Machine translation has put a lot of human translators out of work. The per-word rates for text translation are pathetic these days, even for language pairs that Google Translate struggles with.

Of course, there are still some jobs for high-quality/high-importance translation like legal work, simultaneous translation etc, but these are quite niche.

Just another chapter of the whole automation shtick.

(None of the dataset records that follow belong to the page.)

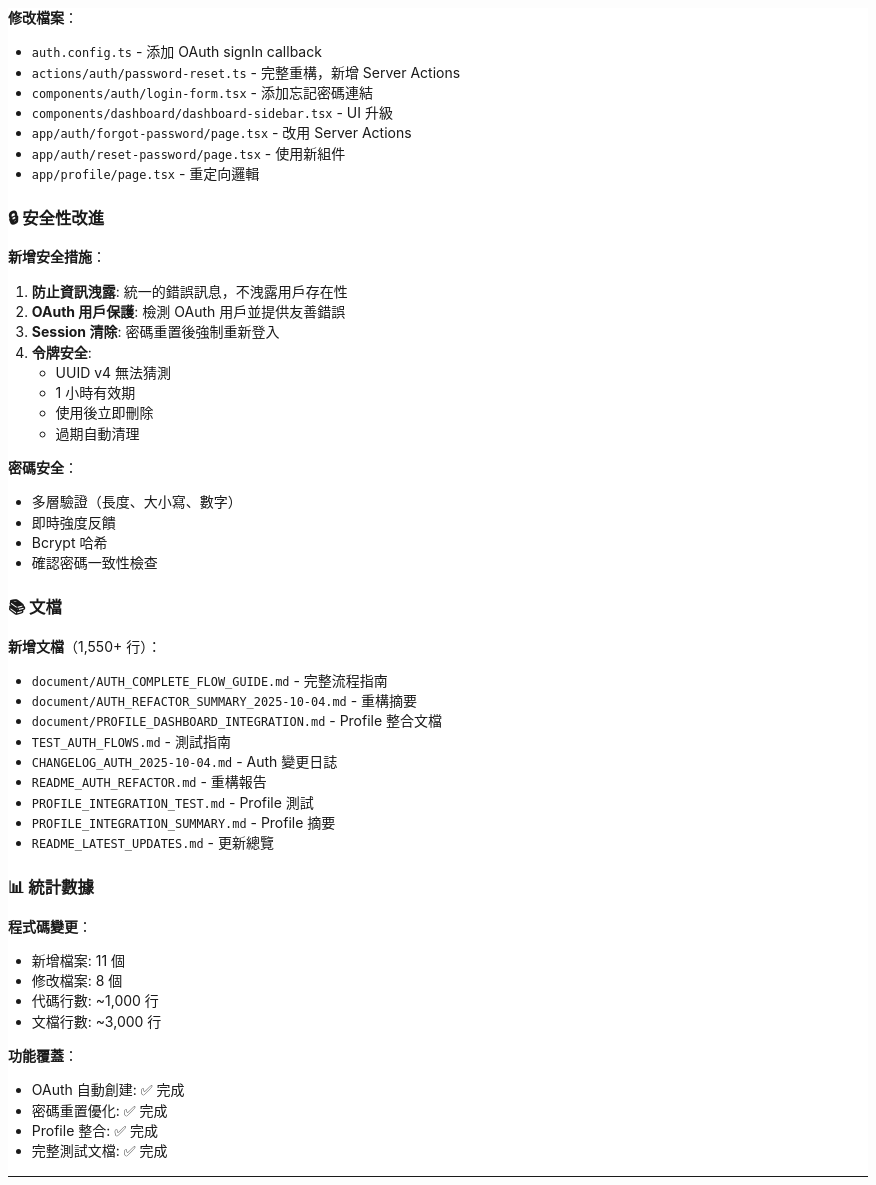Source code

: **修改檔案**：
- `auth.config.ts` - 添加 OAuth signIn callback
- `actions/auth/password-reset.ts` - 完整重構，新增 Server Actions
- `components/auth/login-form.tsx` - 添加忘記密碼連結
- `components/dashboard/dashboard-sidebar.tsx` - UI 升級
- `app/auth/forgot-password/page.tsx` - 改用 Server Actions
- `app/auth/reset-password/page.tsx` - 使用新組件
- `app/profile/page.tsx` - 重定向邏輯

### 🔒 安全性改進

**新增安全措施**：
1. **防止資訊洩露**: 統一的錯誤訊息，不洩露用戶存在性
2. **OAuth 用戶保護**: 檢測 OAuth 用戶並提供友善錯誤
3. **Session 清除**: 密碼重置後強制重新登入
4. **令牌安全**:
   - UUID v4 無法猜測
   - 1 小時有效期
   - 使用後立即刪除
   - 過期自動清理

**密碼安全**：
- 多層驗證（長度、大小寫、數字）
- 即時強度反饋
- Bcrypt 哈希
- 確認密碼一致性檢查

### 📚 文檔

**新增文檔**（1,550+ 行）：
- `document/AUTH_COMPLETE_FLOW_GUIDE.md` - 完整流程指南
- `document/AUTH_REFACTOR_SUMMARY_2025-10-04.md` - 重構摘要
- `document/PROFILE_DASHBOARD_INTEGRATION.md` - Profile 整合文檔
- `TEST_AUTH_FLOWS.md` - 測試指南
- `CHANGELOG_AUTH_2025-10-04.md` - Auth 變更日誌
- `README_AUTH_REFACTOR.md` - 重構報告
- `PROFILE_INTEGRATION_TEST.md` - Profile 測試
- `PROFILE_INTEGRATION_SUMMARY.md` - Profile 摘要
- `README_LATEST_UPDATES.md` - 更新總覽

### 📊 統計數據

**程式碼變更**：
- 新增檔案: 11 個
- 修改檔案: 8 個
- 代碼行數: ~1,000 行
- 文檔行數: ~3,000 行

**功能覆蓋**：
- OAuth 自動創建: ✅ 完成
- 密碼重置優化: ✅ 完成
- Profile 整合: ✅ 完成
- 完整測試文檔: ✅ 完成

---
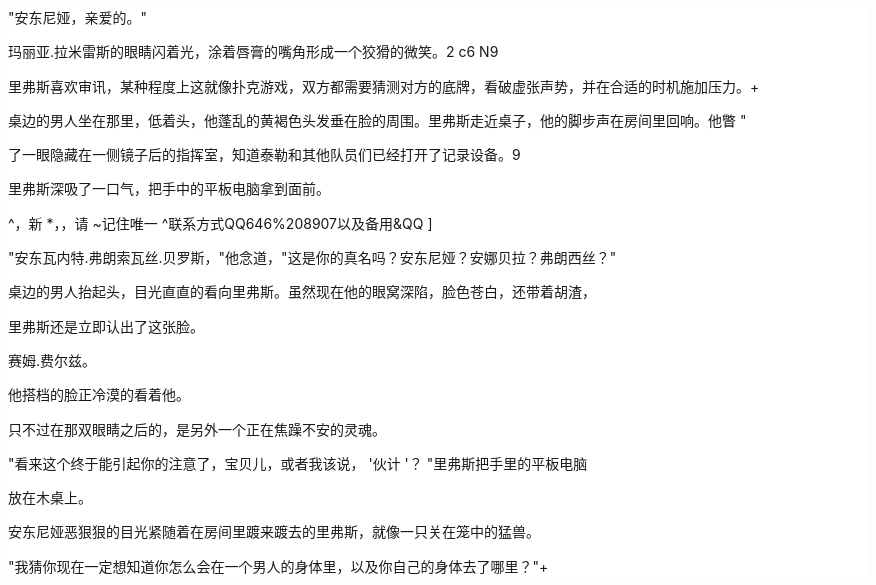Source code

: 

"安东尼娅，亲爱的。"



玛丽亚.拉米雷斯的眼睛闪着光，涂着唇膏的嘴角形成一个狡猾的微笑。2 c6 N9









里弗斯喜欢审讯，某种程度上这就像扑克游戏，双方都需要猜测对方的底牌，看破虚张声势，并在合适的时机施加压力。+



桌边的男人坐在那里，低着头，他蓬乱的黄褐色头发垂在脸的周围。里弗斯走近桌子，他的脚步声在房间里回响。他瞥 "



了一眼隐藏在一侧镜子后的指挥室，知道泰勒和其他队员们已经打开了记录设备。9





里弗斯深吸了一口气，把手中的平板电脑拿到面前。



 ^，新 *，，请 ~记住唯一 ^联系方式QQ646%208907以及备用&QQ ]



"安东瓦内特.弗朗索瓦丝.贝罗斯，"他念道，"这是你的真名吗？安东尼娅？安娜贝拉？弗朗西丝？"



桌边的男人抬起头，目光直直的看向里弗斯。虽然现在他的眼窝深陷，脸色苍白，还带着胡渣，



里弗斯还是立即认出了这张脸。



赛姆.费尔兹。





他搭档的脸正冷漠的看着他。



只不过在那双眼睛之后的，是另外一个正在焦躁不安的灵魂。



"看来这个终于能引起你的注意了，宝贝儿，或者我该说， '伙计 '？ "里弗斯把手里的平板电脑



放在木桌上。





安东尼娅恶狠狠的目光紧随着在房间里踱来踱去的里弗斯，就像一只关在笼中的猛兽。



"我猜你现在一定想知道你怎么会在一个男人的身体里，以及你自己的身体去了哪里？"+
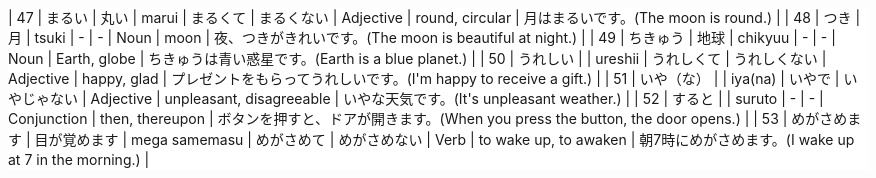 | 47  | まるい                     | 丸い                   | marui                         | まるくて       | まるくない       | Adjective      | round, circular                  | 月はまるいです。(The moon is round.)                                               |
| 48  | つき                       | 月                     | tsuki                         | -              | -                | Noun           | moon                             | 夜、つきがきれいです。(The moon is beautiful at night.)                            |
| 49  | ちきゅう                   | 地球                   | chikyuu                       | -              | -                | Noun           | Earth, globe                     | ちきゅうは青い惑星です。(Earth is a blue planet.)                                  |
| 50  | うれしい                   |                        | ureshii                       | うれしくて     | うれしくない     | Adjective      | happy, glad                      | プレゼントをもらってうれしいです。(I'm happy to receive a gift.)                   |
| 51  | いや（な）                 |                        | iya(na)                       | いやで         | いやじゃない     | Adjective      | unpleasant, disagreeable         | いやな天気です。(It's unpleasant weather.)                                         |
| 52  | すると                     |                        | suruto                        | -              | -                | Conjunction    | then, thereupon                  | ボタンを押すと、ドアが開きます。(When you press the button, the door opens.)       |
| 53  | めがさめます               | 目が覚めます           | mega samemasu                 | めがさめて     | めがさめない     | Verb           | to wake up, to awaken            | 朝7時にめがさめます。(I wake up at 7 in the morning.)                              |

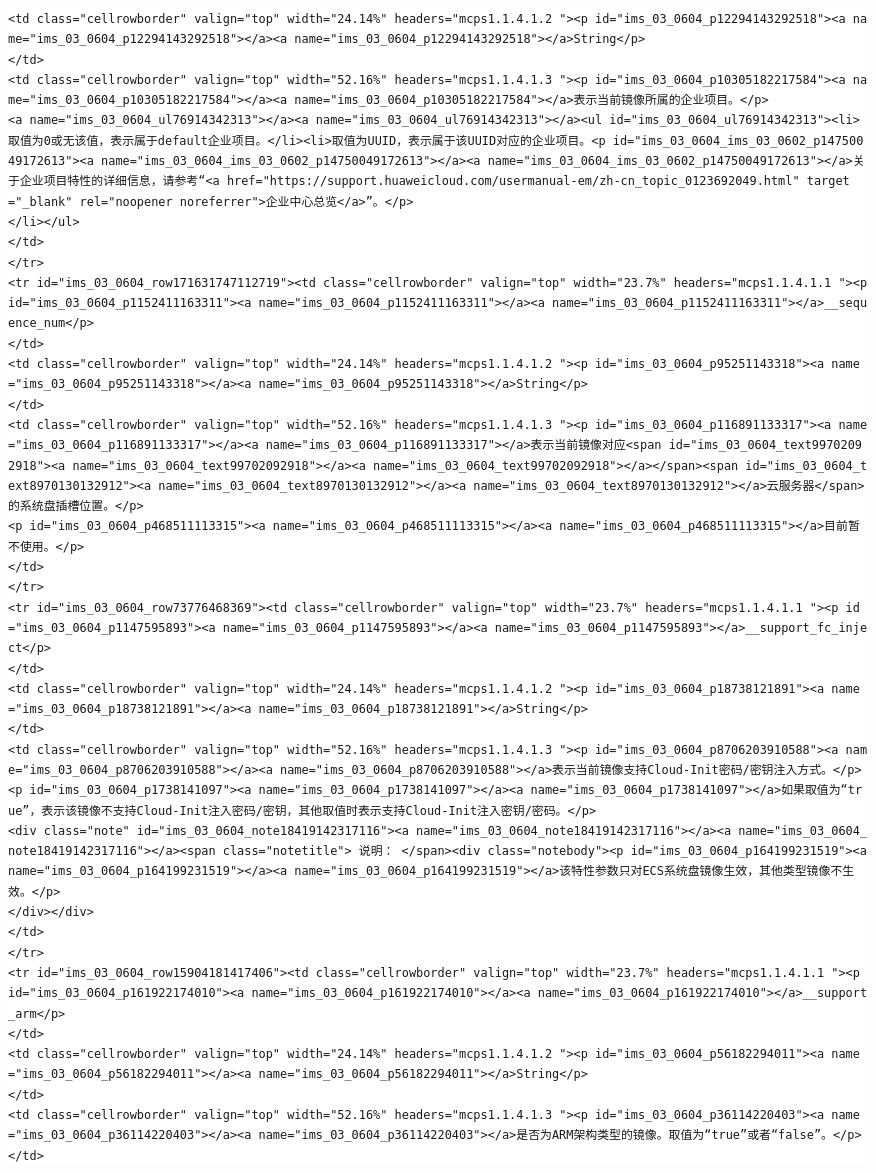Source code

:     <td class="cellrowborder" valign="top" width="24.14%" headers="mcps1.1.4.1.2 "><p id="ims_03_0604_p12294143292518"><a name="ims_03_0604_p12294143292518"></a><a name="ims_03_0604_p12294143292518"></a>String</p>
    </td>
    <td class="cellrowborder" valign="top" width="52.16%" headers="mcps1.1.4.1.3 "><p id="ims_03_0604_p10305182217584"><a name="ims_03_0604_p10305182217584"></a><a name="ims_03_0604_p10305182217584"></a>表示当前镜像所属的企业项目。</p>
    <a name="ims_03_0604_ul76914342313"></a><a name="ims_03_0604_ul76914342313"></a><ul id="ims_03_0604_ul76914342313"><li>取值为0或无该值，表示属于default企业项目。</li><li>取值为UUID，表示属于该UUID对应的企业项目。<p id="ims_03_0604_ims_03_0602_p14750049172613"><a name="ims_03_0604_ims_03_0602_p14750049172613"></a><a name="ims_03_0604_ims_03_0602_p14750049172613"></a>关于企业项目特性的详细信息，请参考“<a href="https://support.huaweicloud.com/usermanual-em/zh-cn_topic_0123692049.html" target="_blank" rel="noopener noreferrer">企业中心总览</a>”。</p>
    </li></ul>
    </td>
    </tr>
    <tr id="ims_03_0604_row171631747112719"><td class="cellrowborder" valign="top" width="23.7%" headers="mcps1.1.4.1.1 "><p id="ims_03_0604_p1152411163311"><a name="ims_03_0604_p1152411163311"></a><a name="ims_03_0604_p1152411163311"></a>__sequence_num</p>
    </td>
    <td class="cellrowborder" valign="top" width="24.14%" headers="mcps1.1.4.1.2 "><p id="ims_03_0604_p95251143318"><a name="ims_03_0604_p95251143318"></a><a name="ims_03_0604_p95251143318"></a>String</p>
    </td>
    <td class="cellrowborder" valign="top" width="52.16%" headers="mcps1.1.4.1.3 "><p id="ims_03_0604_p116891133317"><a name="ims_03_0604_p116891133317"></a><a name="ims_03_0604_p116891133317"></a>表示当前镜像对应<span id="ims_03_0604_text99702092918"><a name="ims_03_0604_text99702092918"></a><a name="ims_03_0604_text99702092918"></a></span><span id="ims_03_0604_text8970130132912"><a name="ims_03_0604_text8970130132912"></a><a name="ims_03_0604_text8970130132912"></a>云服务器</span>的系统盘插槽位置。</p>
    <p id="ims_03_0604_p468511113315"><a name="ims_03_0604_p468511113315"></a><a name="ims_03_0604_p468511113315"></a>目前暂不使用。</p>
    </td>
    </tr>
    <tr id="ims_03_0604_row73776468369"><td class="cellrowborder" valign="top" width="23.7%" headers="mcps1.1.4.1.1 "><p id="ims_03_0604_p1147595893"><a name="ims_03_0604_p1147595893"></a><a name="ims_03_0604_p1147595893"></a>__support_fc_inject</p>
    </td>
    <td class="cellrowborder" valign="top" width="24.14%" headers="mcps1.1.4.1.2 "><p id="ims_03_0604_p18738121891"><a name="ims_03_0604_p18738121891"></a><a name="ims_03_0604_p18738121891"></a>String</p>
    </td>
    <td class="cellrowborder" valign="top" width="52.16%" headers="mcps1.1.4.1.3 "><p id="ims_03_0604_p8706203910588"><a name="ims_03_0604_p8706203910588"></a><a name="ims_03_0604_p8706203910588"></a>表示当前镜像支持Cloud-Init密码/密钥注入方式。</p>
    <p id="ims_03_0604_p1738141097"><a name="ims_03_0604_p1738141097"></a><a name="ims_03_0604_p1738141097"></a>如果取值为“true”，表示该镜像不支持Cloud-Init注入密码/密钥，其他取值时表示支持Cloud-Init注入密钥/密码。</p>
    <div class="note" id="ims_03_0604_note18419142317116"><a name="ims_03_0604_note18419142317116"></a><a name="ims_03_0604_note18419142317116"></a><span class="notetitle"> 说明： </span><div class="notebody"><p id="ims_03_0604_p164199231519"><a name="ims_03_0604_p164199231519"></a><a name="ims_03_0604_p164199231519"></a>该特性参数只对ECS系统盘镜像生效，其他类型镜像不生效。</p>
    </div></div>
    </td>
    </tr>
    <tr id="ims_03_0604_row15904181417406"><td class="cellrowborder" valign="top" width="23.7%" headers="mcps1.1.4.1.1 "><p id="ims_03_0604_p161922174010"><a name="ims_03_0604_p161922174010"></a><a name="ims_03_0604_p161922174010"></a>__support_arm</p>
    </td>
    <td class="cellrowborder" valign="top" width="24.14%" headers="mcps1.1.4.1.2 "><p id="ims_03_0604_p56182294011"><a name="ims_03_0604_p56182294011"></a><a name="ims_03_0604_p56182294011"></a>String</p>
    </td>
    <td class="cellrowborder" valign="top" width="52.16%" headers="mcps1.1.4.1.3 "><p id="ims_03_0604_p36114220403"><a name="ims_03_0604_p36114220403"></a><a name="ims_03_0604_p36114220403"></a>是否为ARM架构类型的镜像。取值为“true”或者“false”。</p>
    </td>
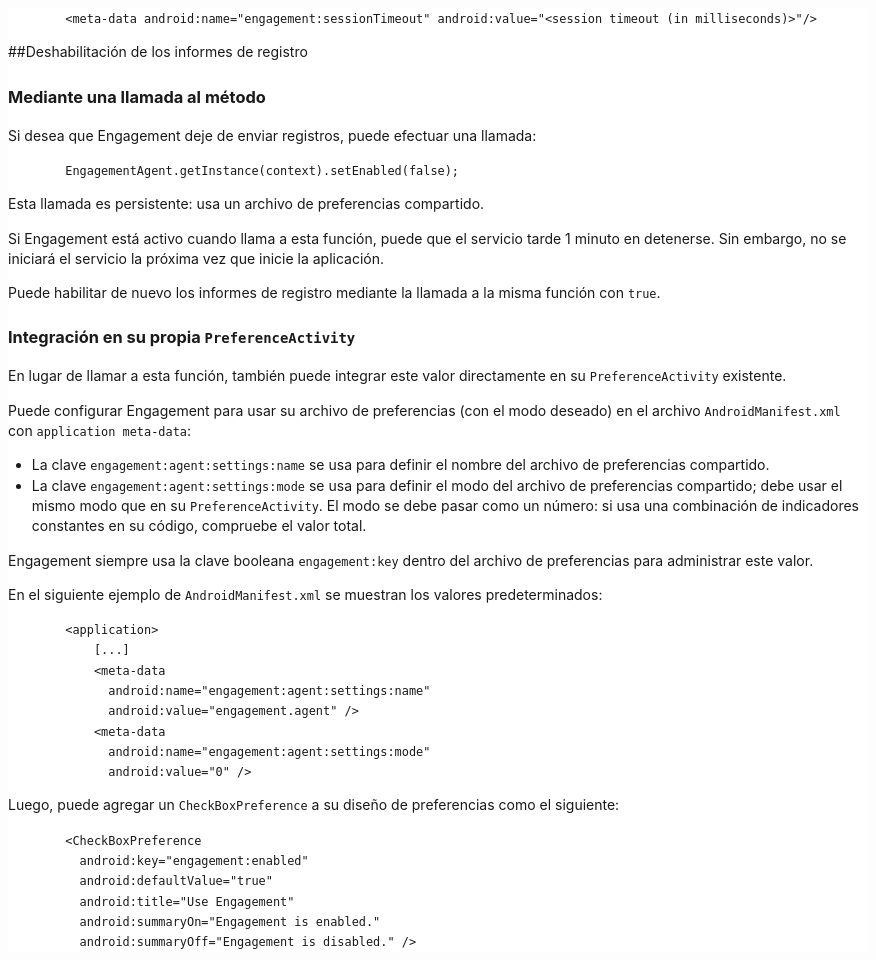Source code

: 			<meta-data android:name="engagement:sessionTimeout" android:value="<session timeout (in milliseconds)>"/>

##Deshabilitación de los informes de registro

### Mediante una llamada al método

Si desea que Engagement deje de enviar registros, puede efectuar una llamada:

			EngagementAgent.getInstance(context).setEnabled(false);

Esta llamada es persistente: usa un archivo de preferencias compartido.

Si Engagement está activo cuando llama a esta función, puede que el servicio tarde 1 minuto en detenerse. Sin embargo, no se iniciará el servicio la próxima vez que inicie la aplicación.

Puede habilitar de nuevo los informes de registro mediante la llamada a la misma función con `true`.

### Integración en su propia `PreferenceActivity`

En lugar de llamar a esta función, también puede integrar este valor directamente en su `PreferenceActivity` existente.

Puede configurar Engagement para usar su archivo de preferencias (con el modo deseado) en el archivo `AndroidManifest.xml` con `application meta-data`:

-   La clave `engagement:agent:settings:name` se usa para definir el nombre del archivo de preferencias compartido.
-   La clave `engagement:agent:settings:mode` se usa para definir el modo del archivo de preferencias compartido; debe usar el mismo modo que en su `PreferenceActivity`. El modo se debe pasar como un número: si usa una combinación de indicadores constantes en su código, compruebe el valor total.

Engagement siempre usa la clave booleana `engagement:key` dentro del archivo de preferencias para administrar este valor.

En el siguiente ejemplo de `AndroidManifest.xml` se muestran los valores predeterminados:

			<application>
			    [...]
			    <meta-data
			      android:name="engagement:agent:settings:name"
			      android:value="engagement.agent" />
			    <meta-data
			      android:name="engagement:agent:settings:mode"
			      android:value="0" />

Luego, puede agregar un `CheckBoxPreference` a su diseño de preferencias como el siguiente:

			<CheckBoxPreference
			  android:key="engagement:enabled"
			  android:defaultValue="true"
			  android:title="Use Engagement"
			  android:summaryOn="Engagement is enabled."
			  android:summaryOff="Engagement is disabled." />


[API del dispositivo]: http://go.microsoft.com/?linkid=9876094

> I don't think there's been any industry that's been ended by AI yet, and yet people are strangely confident that art is going to be the first.

Any time now.

There would be way, way more translators in a highly globalized society like today if it wasn’t for machine translation. Also translation is an exact science for the most part, art isn’t.
I am becoming more and more convinced that many techy folks near the AI scene saw that SD et alia can create an image that convincingly (and perhaps even indistinguishably) looks like a very nice digital painting, and based on that data point alone are calling artists obsolete.
I've played around with Dall-E a bit and based on trying to create weird ideas like an army of toddlers in plate armor riding corgis into a medieval battle or a bear riding a bicycle pulling a semi truck, I'm fully convinced that it's over-blown.

It can recreate data close to what it has already seen, just like all neural network techniques. It does poorly outside that domain.